Leonhardt and Wu engage in rhetorical legerdemain by equating monopolization that results from crony capitalism with monopolization that results from the market competition. Before explaining, let me hasten to add that I don’t deny the existence significant levels of crony capitalism in the U.S. and the problems it creates. What I deny—and this is what creates the problem in crafting a policy response—is that market concentration is a useful proxy to measure market power.

The demonstration of this is straight forward. It is easy to conceive of a monopolist—a firm that produces 100 percent of a good in a given market—who exercises no market power at all. One does not need actual competition to induce lower prices and greater supply created by free markets. With low barriers to entry, mere potential competition forces the business owner to keep prices low and supplying all of the good consumers desire to purchase. If the business owner were to attempt to increase price above the level of the competitive market actual competitors would enter the market. In these situations, the firms’ owners have no market power to leverage despite being the only firms in given markets, i.e.,“monopolies.”

To be sure, this is a limiting case. I don’t suggest that all monopolies reflect the price and supply of competitive equilibria. But the possibility creates the policy and legal problem: monopoly qua market concentration is a necessary condition for the exercise of monopoly power but, as the example above demonstrates, is not a sufficient condition.

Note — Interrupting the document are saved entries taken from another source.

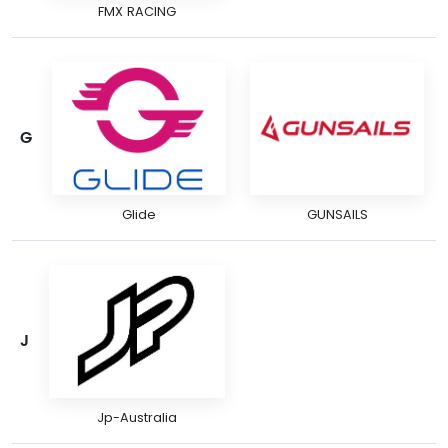
FMX RACING
G
Glide
GUNSAILS
J
Jp-Australia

This is why Leonhardt’s and Wu’s rhetorical glissando from state monopolies and state capitalism to their indictment of market concentration in today’s economy is so pernicious. Indeed, crony capitalism is a problem in today’s economy. It is possible that the Left and Right could make common cause on this issue. But not by treating market concentration at the proxy for monopoly power. Crony capitalism is by definition politically-connected capital. Without refined measures of identification, renewed antitrust enforcement would likely take disproportionate aim at harmless monopolies, those effectively replicating competitive equilibria, and would overlook markets in which politically well-connected capital exercises real monopoly power.